=== Required work ===
Print the passage of the post about the film Code 46, starting with "Present future(s)" and going on through "into the cities.".

=== Source extract ===
Tuesday, October 29, 2013


Present future(s)
Code 46 (2003), Michael Winterbottom





“The future is already here, it’s simply unevenly distributed” – William Gibson

Code 46 refers to the article forbidding any ‘unlawful’ unselected reproduction between two individuals in director Winterbottoms’s vision of a near future. The film tells the story of an insurance investigator, who travels to Shanghai to trace a smuggler of travel documents, or “papeles”, required to pass from the desert ‘outside’ to the urban ‘inside’ and from one urban ‘inside’ to another. The futuristic world is essentially composed of mega cities and exterior wastelands, riddled with a network of checkpoints and borders limiting people from the ‘outside’ from getting into the cities.

[Page-level text extractions]
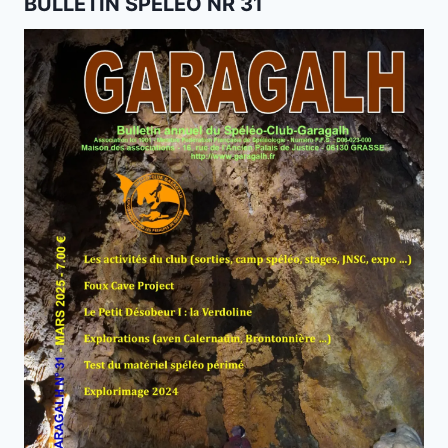
BULLETIN SPÉLÉO NR 31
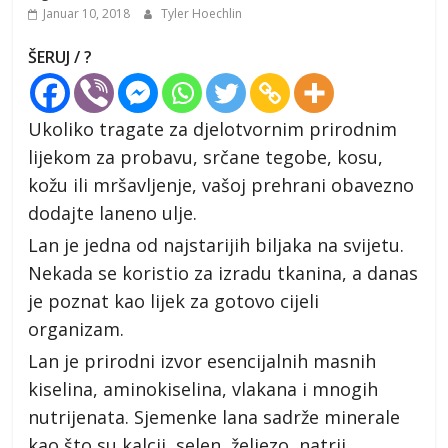
Januar 10, 2018
Tyler Hoechlin
ŠERUJ / ?
Ukoliko tragate za djelotvornim prirodnim
lijekom za probavu, srčane tegobe, kosu,
kožu ili mršavljenje, vašoj prehrani obavezno
dodajte laneno ulje.
Lan je jedna od najstarijih biljaka na svijetu.
Nekada se koristio za izradu tkanina, a danas
je poznat kao lijek za gotovo cijeli
organizam.
Lan je prirodni izvor esencijalnih masnih
kiselina, aminokiselina, vlakana i mnogih
nutrijenata. Sjemenke lana sadrže minerale
kao što su kalcij, selen, željezo, natrij,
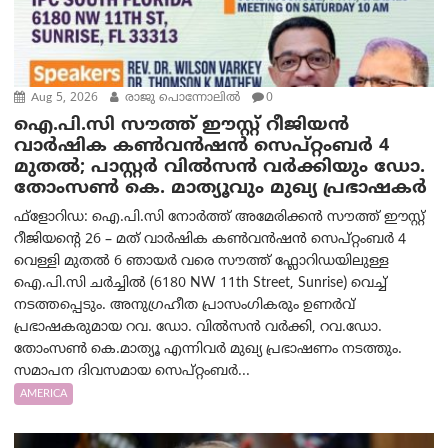
Aug 5, 2026
രാജു പൊന്നോലിൽ
0
ഐ.പി.സി സൗത്ത് ഈസ്റ്റ് റീജിയൻ
വാർഷിക കൺവൻഷൻ സെപ്റ്റംബർ 4
മുതൽ; പാസ്റ്റർ വിൽസൻ വർക്കിയും ഡോ.
തോംസൺ കെ. മാത്യൂവും മുഖ്യ പ്രഭാഷകർ
ഫ്ളോറിഡ: ഐ.പി.സി നോർത്ത് അമേരിക്കൻ സൗത്ത് ഈസ്റ്റ്
റീജിയന്റെ 26 – മത് വാർഷിക കൺവൻഷൻ സെപ്റ്റംബർ 4
വെള്ളി മുതൽ 6 ഞായർ വരെ സൗത്ത് ഫ്ലോറിഡയിലുള്ള
ഐ.പി.സി ചർച്ചിൽ (6180 NW 11th Street, Sunrise) വെച്ച്
നടത്തപ്പെടും. അനുഗ്രഹീത പ്രാസംഗികരും ഉണർവ്
പ്രഭാഷകരുമായ റവ. ഡോ. വിൽസൻ വർക്കി, റവ.ഡോ.
തോംസൺ കെ.മാത്യൂ എന്നിവർ മുഖ്യ പ്രഭാഷണം നടത്തും.
സമാപന ദിവസമായ സെപ്റ്റംബർ...
AMERICA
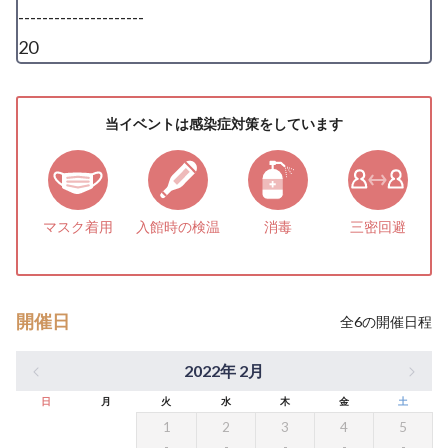
---------------------
20
当イベントは感染症対策をしています
マスク着用
入館時の検温
消毒
三密回避
開催日
全
6
の開催日程
2022年 2月
日
月
火
水
木
金
土
1
2
3
4
5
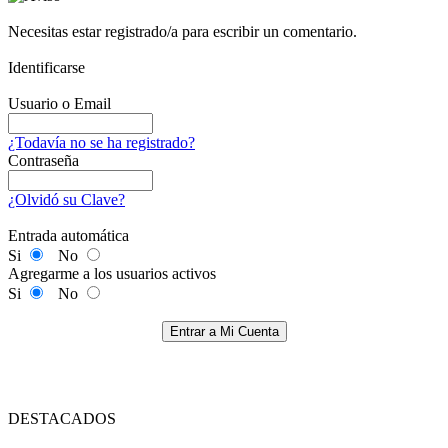
Necesitas estar registrado/a para escribir un comentario.
Identificarse
Usuario o Email
¿Todavía no se ha registrado?
Contraseña
¿Olvidó su Clave?
Entrada automática
Si
No
Agregarme a los usuarios activos
Si
No
Entrar a Mi Cuenta
DESTACADOS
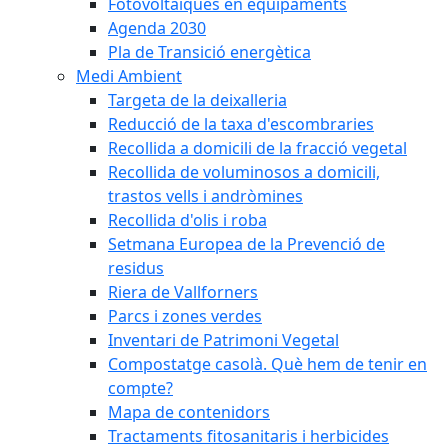
Fotovoltaiques en equipaments
Agenda 2030
Pla de Transició energètica
Medi Ambient
Targeta de la deixalleria
Reducció de la taxa d'escombraries
Recollida a domicili de la fracció vegetal
Recollida de voluminosos a domicili,
trastos vells i andròmines
Recollida d'olis i roba
Setmana Europea de la Prevenció de
residus
Riera de Vallforners
Parcs i zones verdes
Inventari de Patrimoni Vegetal
Compostatge casolà. Què hem de tenir en
compte?
Mapa de contenidors
Tractaments fitosanitaris i herbicides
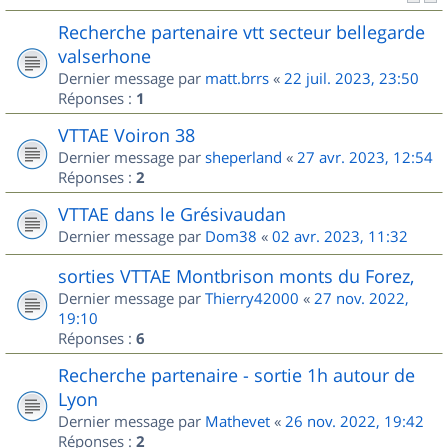
Recherche partenaire vtt secteur bellegarde
valserhone
Dernier message par
matt.brrs
«
22 juil. 2023, 23:50
Réponses :
1
VTTAE Voiron 38
Dernier message par
sheperland
«
27 avr. 2023, 12:54
Réponses :
2
VTTAE dans le Grésivaudan
Dernier message par
Dom38
«
02 avr. 2023, 11:32
sorties VTTAE Montbrison monts du Forez,
Dernier message par
Thierry42000
«
27 nov. 2022,
19:10
Réponses :
6
Recherche partenaire - sortie 1h autour de
Lyon
Dernier message par
Mathevet
«
26 nov. 2022, 19:42
Réponses :
2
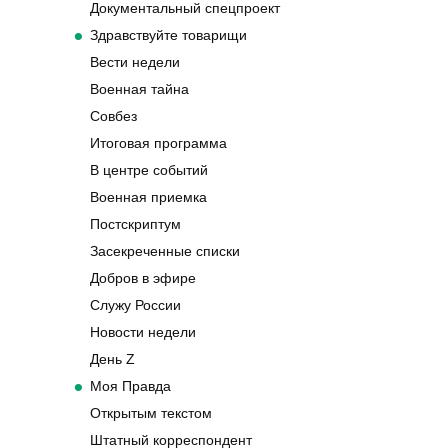
Документальный спецпроект
Здравствуйте товарищи
Вести недели
Военная тайна
Совбез
Итоговая программа
В центре событий
Военная приемка
Постскриптум
Засекреченные списки
Добров в эфире
Служу России
Новости недели
День Z
Моя Правда
Открытым текстом
Штатный корреспондент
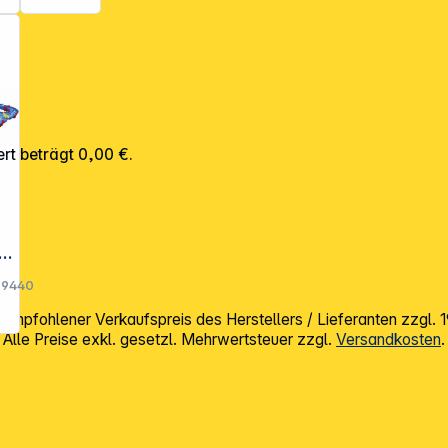
Matschb
ahn
rt beträgt 0,00 €.
a
09440
in
mpfohlener Verkaufspreis des Herstellers / Lieferanten zzgl.
rb
Alle Preise exkl. gesetzl. Mehrwertsteuer zzgl.
Versandkosten
.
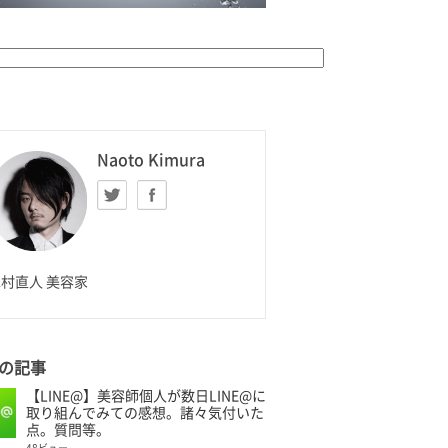
K HOMME
Naoto Kimura
Twitter
facebook
aoto Kimura
村直人 美容家
の記事
【LINE@】美容師個人が数日LINE@に
取り組んでみての感想。諸々気付いた
点。質問等。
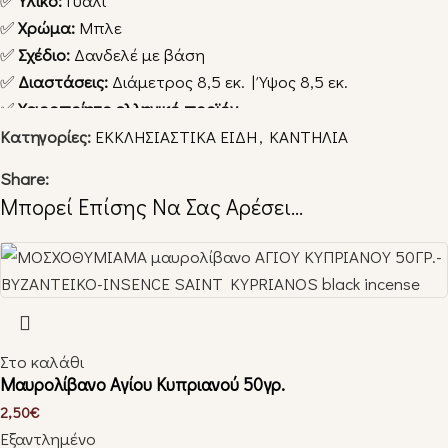
✅
Υλικό:
Γυαλί
✅
Χρώμα:
Μπλε
✅
Σχέδιο:
Δανδελέ με βάση
✅
Διαστάσεις:
Διάμετρος 8,5 εκ. | Ύψος 8,5 εκ.
✅
Χειροποίητο ελληνικό προϊόν
✅
Άριστης ποιότητας
Κατηγορίες:
ΕΚΚΛΗΣΙΑΣΤΙΚΑ ΕΙΔΗ
,
ΚΑΝΤΗΛΙΑ
✅ Το λάδι τοποθετείται απευθείας στο ποτήρι
Share:
Μπορεί Επίσης Να Σας Αρέσει…
Ένα ξεχωριστό καντήλι που συνδυάζει παράδοση, τέχνη
και ευλάβεια!
______________________________________________________
Περισσότερα αναλώσιμα μπορείτε να δείτε, πατώντας
“
εδώ
“.
Στο καλάθι
Μαυρολίβανο Αγίου Κυπριανού 50γρ.
Ακολουθήστε μας:
Facebook
Instagram
2,50
€
Εξαντλημένο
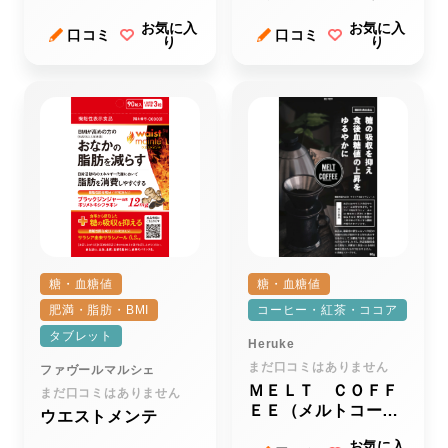
シア
お気に入
お気に入
口コミ
口コミ
り
り
糖・血糖値
糖・血糖値
肥満・脂肪・BMI
コーヒー・紅茶・ココア
タブレット
Heruke
まだ口コミはありません
ファヴールマルシェ
ＭＥＬＴ ＣＯＦＦ
まだ口コミはありません
ＥＥ（メルトコーヒ
ウエストメンテ
ー）
お気に入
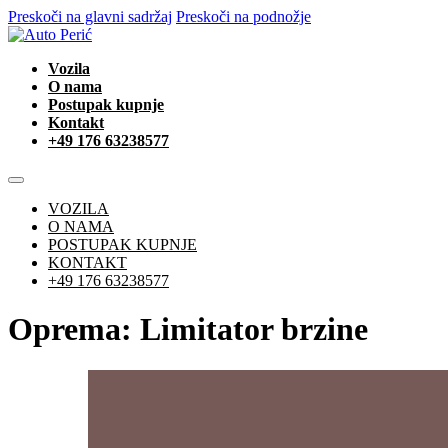
Preskoči na glavni sadržaj
Preskoči na podnožje
Vozila
O nama
Postupak kupnje
Kontakt
+49 176 63238577
VOZILA
O NAMA
POSTUPAK KUPNJE
KONTAKT
+49 176 63238577
Oprema:
Limitator brzine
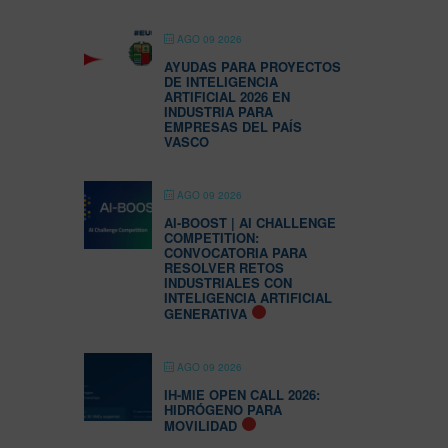
AGO 09 2026
AYUDAS PARA PROYECTOS
DE INTELIGENCIA
ARTIFICIAL 2026 EN
INDUSTRIA PARA
EMPRESAS DEL PAÍS
VASCO
AGO 09 2026
AI-BOOST | AI CHALLENGE
COMPETITION:
CONVOCATORIA PARA
RESOLVER RETOS
INDUSTRIALES CON
INTELIGENCIA ARTIFICIAL
GENERATIVA
AGO 09 2026
IH-MIE OPEN CALL 2026:
HIDRÓGENO PARA
MOVILIDAD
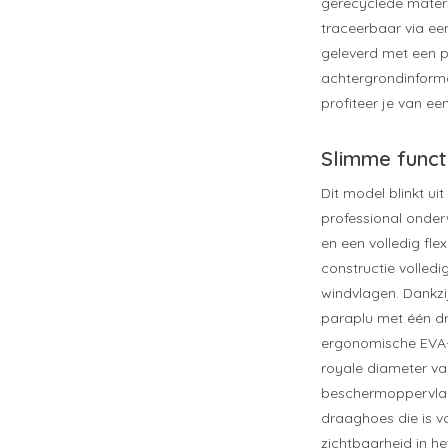
gerecyclede materi
traceerbaar via ee
geleverd met een 
achtergrondinformat
profiteer je van ee
Slimme funct
Dit model blinkt ui
professional onder
en een volledig fle
constructie volledi
windvlagen. Dankz
paraplu met één dr
ergonomische EVA-
royale diameter va
beschermoppervlak
draaghoes die is vo
zichtbaarheid in he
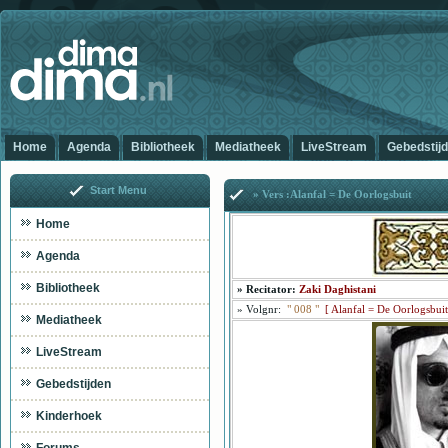
Home
Agenda
Bibliotheek
Mediatheek
LiveStream
Gebedstij
Start Menu
» Vers :Alanfal = De Oorlogsbuit
Home
Agenda
Bibliotheek
»
Recitator:
Zaki Daghistani
»
Volgnr:
"
008
"
[
Alanfal = De Oorlogsbui
Mediatheek
LiveStream
Gebedstijden
Kinderhoek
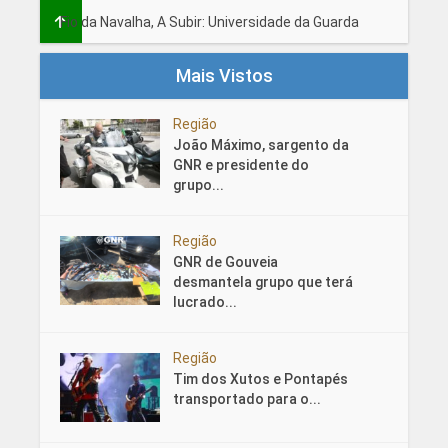
Fio da Navalha, A Subir: Universidade da Guarda
Mais Vistos
Região
João Máximo, sargento da
GNR e presidente do
grupo...
Região
GNR de Gouveia
desmantela grupo que terá
lucrado...
Região
Tim dos Xutos e Pontapés
transportado para o...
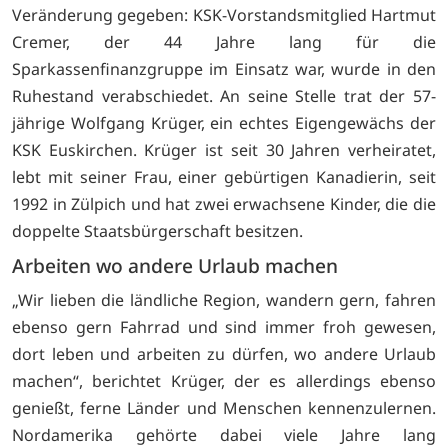
Veränderung gegeben: KSK-Vorstandsmitglied Hartmut
Cremer, der 44 Jahre lang für die
Sparkassenfinanzgruppe im Einsatz war, wurde in den
Ruhestand verabschiedet. An seine Stelle trat der 57-
jährige Wolfgang Krüger, ein echtes Eigengewächs der
KSK Euskirchen. Krüger ist seit 30 Jahren verheiratet,
lebt mit seiner Frau, einer gebürtigen Kanadierin, seit
1992 in Zülpich und hat zwei erwachsene Kinder, die die
doppelte Staatsbürgerschaft besitzen.
Arbeiten wo andere Urlaub machen
„Wir lieben die ländliche Region, wandern gern, fahren
ebenso gern Fahrrad und sind immer froh gewesen,
dort leben und arbeiten zu dürfen, wo andere Urlaub
machen“, berichtet Krüger, der es allerdings ebenso
genießt, ferne Länder und Menschen kennenzulernen.
Nordamerika gehörte dabei viele Jahre lang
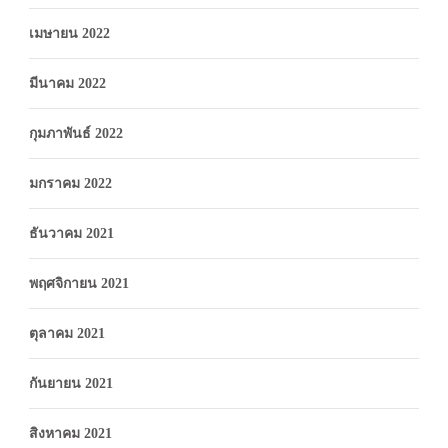
เมษายน 2022
มีนาคม 2022
กุมภาพันธ์ 2022
มกราคม 2022
ธันวาคม 2021
พฤศจิกายน 2021
ตุลาคม 2021
กันยายน 2021
สิงหาคม 2021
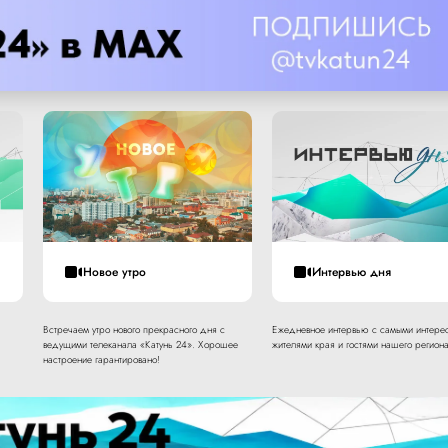
Новое утро
Интервью дня
Встречаем утро нового прекрасного дня с
Ежедневное интервью с самыми интере
ведущими телеканала «Катунь 24». Хорошее
жителями края и гостями нашего региона
настроение гарантировано!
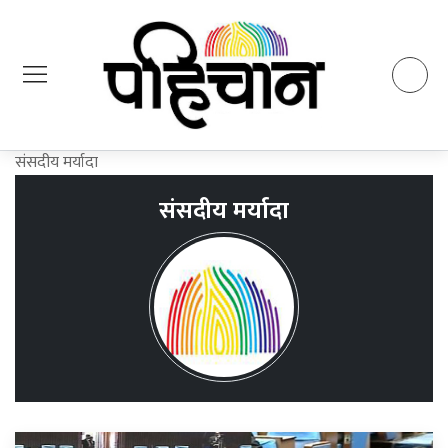
संसदीय मर्यादा
संसदीय मर्यादा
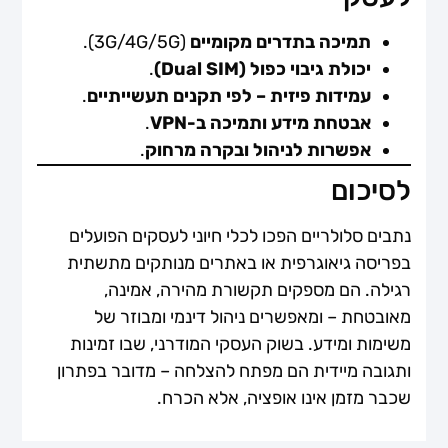
תמיכה בתדרים מקומיים
(3G/4G/5G).
יכולת גיבוי כפול (Dual SIM)
.
עמידות פיזית – לפי תקנים תעשייתיים
.
אבטחת מידע ותמיכה ב-VPN
.
אפשרות לניהול ובקרה מרחוק
.
לסיכום
נתבים סלולריים הפכו לכלי חיוני לעסקים הפועלים
בפריסה גיאוגרפית או באתרים מנותקים מתשתית
רגילה. הם מספקים תקשורת מהירה, אמינה,
מאובטחת – ומאפשרים ניהול דינמי ומבוזר של
משימות ומידע. בשוק העסקי המודרני, שבו זמינות
ותגובה מיידית הם מפתח להצלחה – מדובר בפתרון
שכבר מזמן אינו אופציה, אלא הכרח.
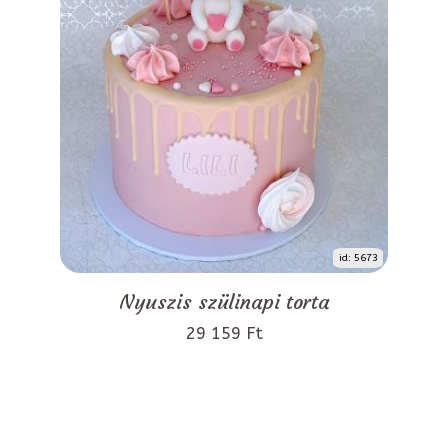
id: 5673
Nyuszis szülinapi torta
29 159 Ft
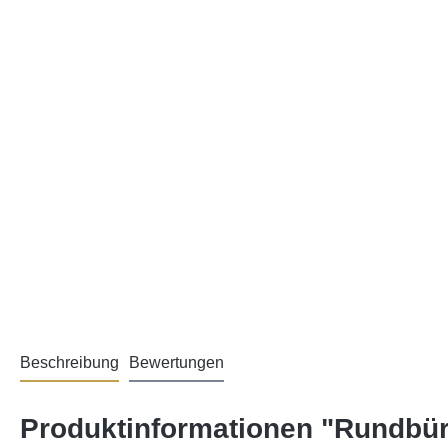
Beschreibung
Bewertungen
Produktinformationen "Rundbürs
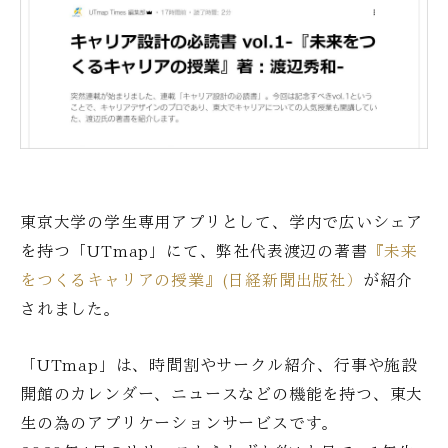
東京大学の学生専用アプリとして、学内で広いシェア
を持つ「UTmap」にて、弊社代表渡辺の著書
『未来
をつくるキャリアの授業』(日経新聞出版社）
が紹介
されました。
「UTmap」は、時間割やサークル紹介、行事や施設
開館のカレンダー、ニュースなどの機能を持つ、東大
生の為のアプリケーションサービスです。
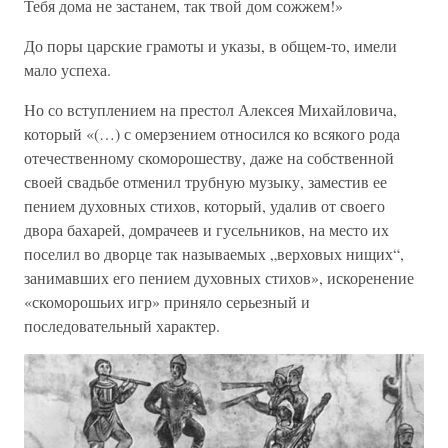
Тебя дома не застанем, так твой дом сожжем!»
До поры царские грамоты и указы, в общем-то, имели
мало успеха.
Но со вступлением на престол Алексея Михайловича,
который «(…) с омерзением относился ко всякого рода
отечественному скоморошеству, даже на собственной
своей свадьбе отменил трубную музыку, заместив ее
пением духовных стихов, который, удалив от своего
двора бахарей, домрачеев и гусельников, на место их
поселил во дворце так называемых „верховых нищих“,
занимавших его пением духовных стихов», искоренение
«скоморошьих игр» приняло серьезный и
последовательный характер.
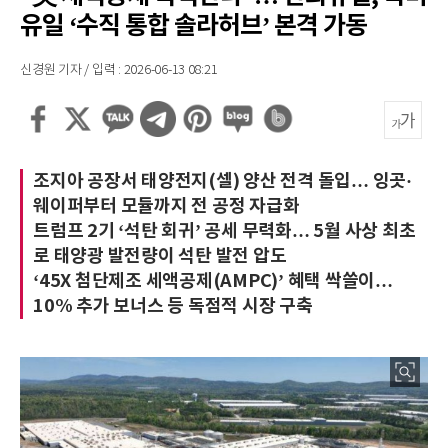
유일 ‘수직 통합 솔라허브’ 본격 가동
신경원 기자 / 입력 : 2026-06-13 08:21
조지아 공장서 태양전지(셀) 양산 전격 돌입… 잉곳·
웨이퍼부터 모듈까지 전 공정 자급화
트럼프 2기 ‘석탄 회귀’ 공세 무력화… 5월 사상 최초
로 태양광 발전량이 석탄 발전 압도
‘45X 첨단제조 세액공제(AMPC)’ 혜택 싹쓸이…
10% 추가 보너스 등 독점적 시장 구축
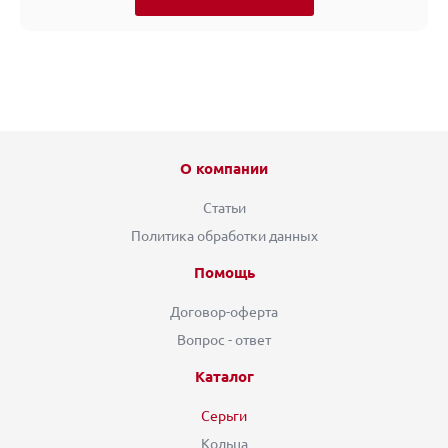
О компании
Статьи
Политика обработки данных
Помощь
Договор-оферта
Вопрос - ответ
Каталог
Серьги
Кольца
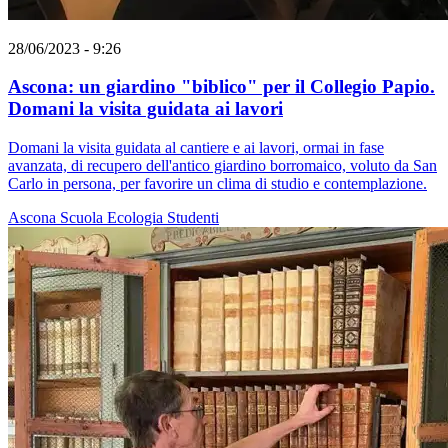
28/06/2023 - 9:26
Ascona: un giardino "biblico" per il Collegio Papio.
Domani la visita guidata ai lavori
Domani la visita guidata al cantiere e ai lavori, ormai in fase
avanzata, di recupero dell'antico giardino borromaico, voluto da San
Carlo in persona, per favorire un clima di studio e contemplazione.
Ascona
Scuola
Ecologia
Studenti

=== Answer to this problem ===
Present future(s)
Code 46 (2003), Michael Winterbottom





“The future is already here, it’s simply unevenly distributed” – William Gibson

Code 46 refers to the article forbidding any ‘unlawful’ unselected reproduction between two individuals in director Winterbottoms’s vision of a near future. The film tells the story of an insurance investigator, who travels to Shanghai to trace a smuggler of travel documents, or “papeles”, required to pass from the desert ‘outside’ to the urban ‘inside’ and from one urban ‘inside’ to another. The futuristic world is essentially composed of mega cities and exterior wastelands, riddled with a network of checkpoints and borders limiting people from the ‘outside’ from getting into the cities.